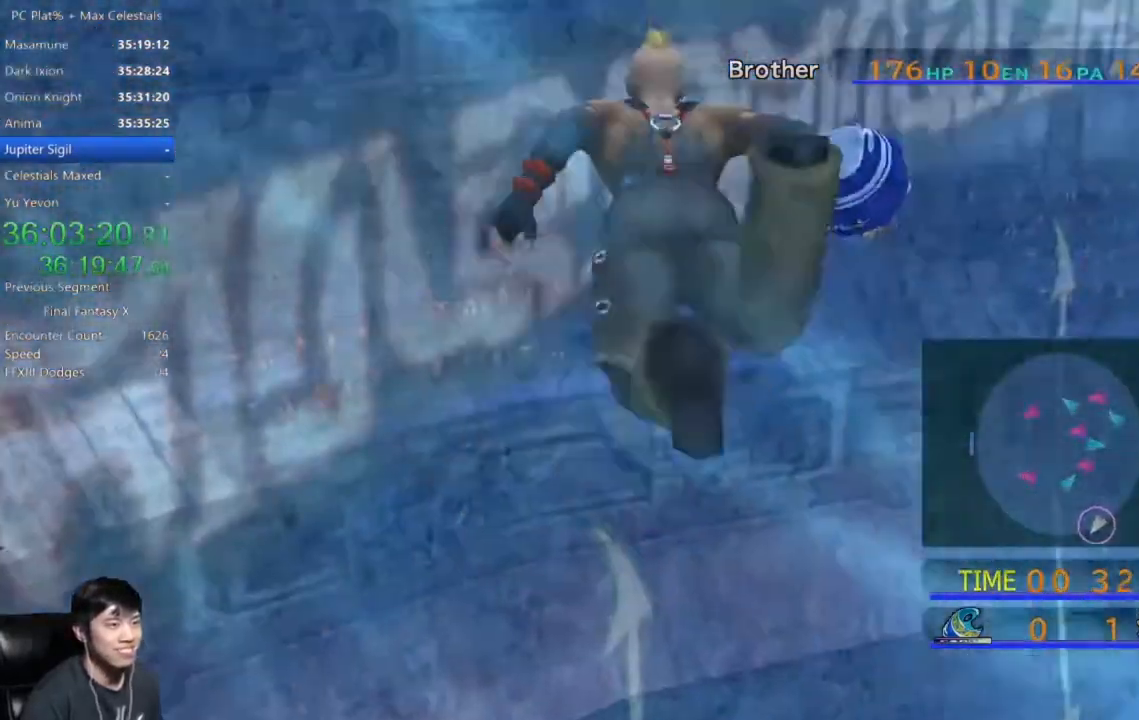
{"buttons": [], "left_stick": "down-right", "right_stick": "center", "events": [[267, "left_stick", "down"], [367, "left_stick", "down-right"]]}
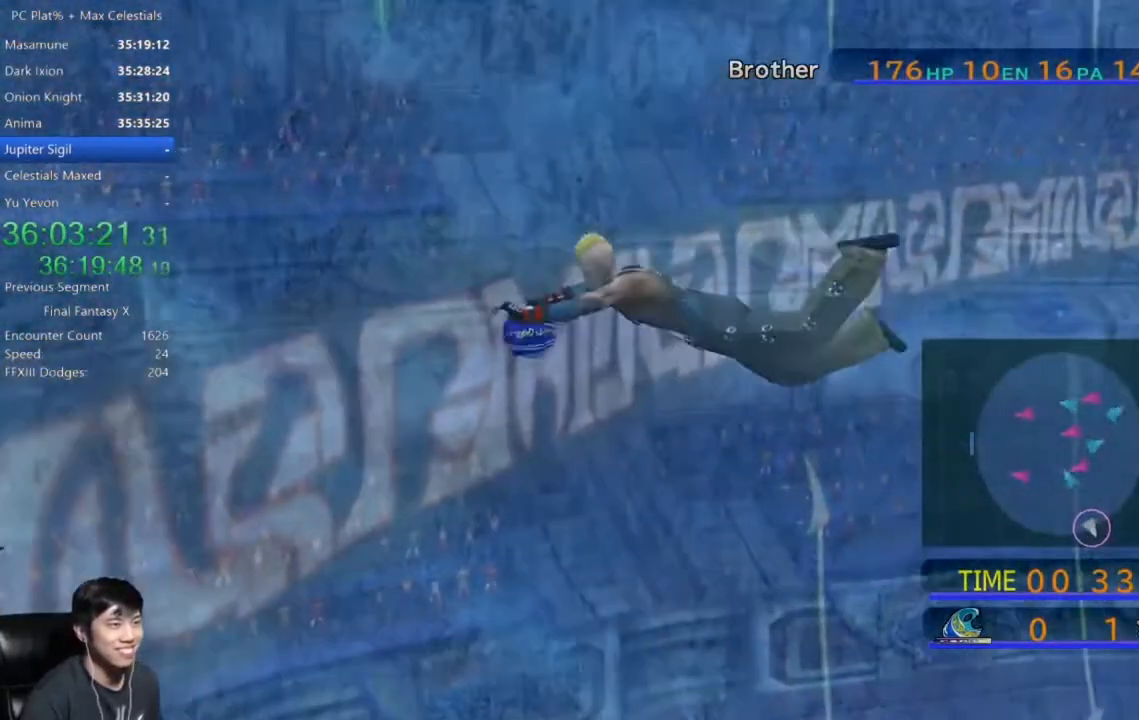
{"buttons": [], "left_stick": "center", "right_stick": "center", "events": [[67, "left_stick", "center"]]}
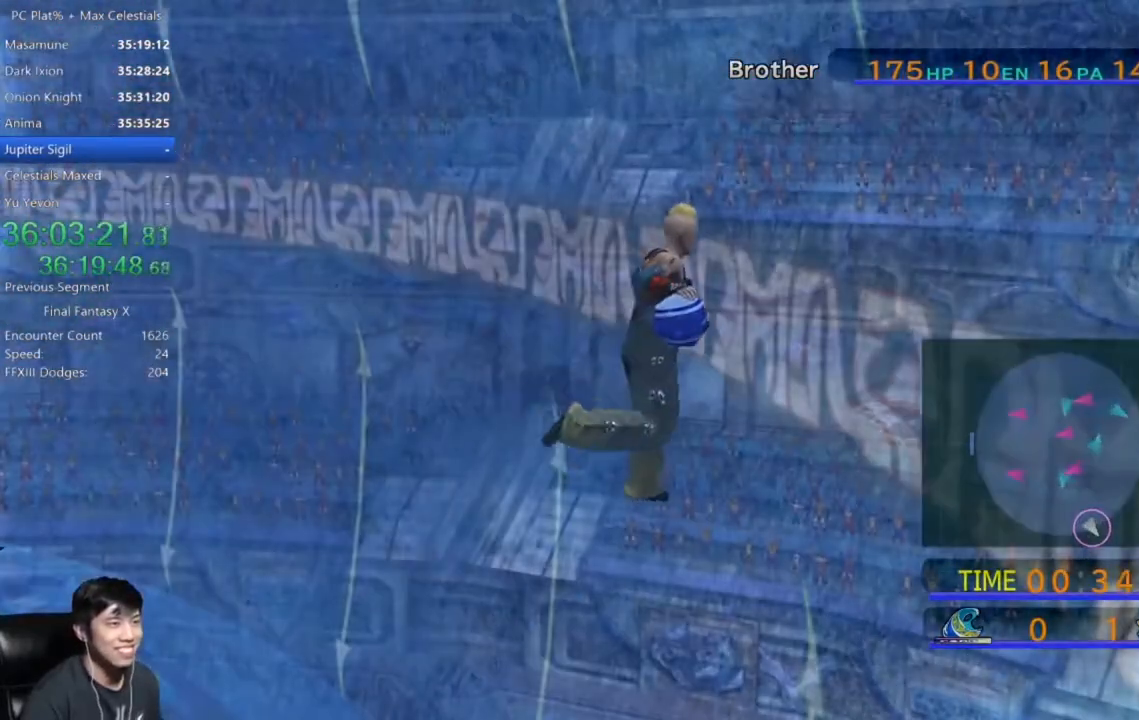
{"buttons": [], "left_stick": "center", "right_stick": "center", "events": [[33, "left_stick", "down"], [167, "left_stick", "center"]]}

- _Exercise details_:
Copy out the lines above that hold the string "down".

- _Problem solution_:
{"buttons": [], "left_stick": "down-right", "right_stick": "center", "events": [[267, "left_stick", "down"], [367, "left_stick", "down-right"]]}
{"buttons": [], "left_stick": "center", "right_stick": "center", "events": [[33, "left_stick", "down"], [167, "left_stick", "center"]]}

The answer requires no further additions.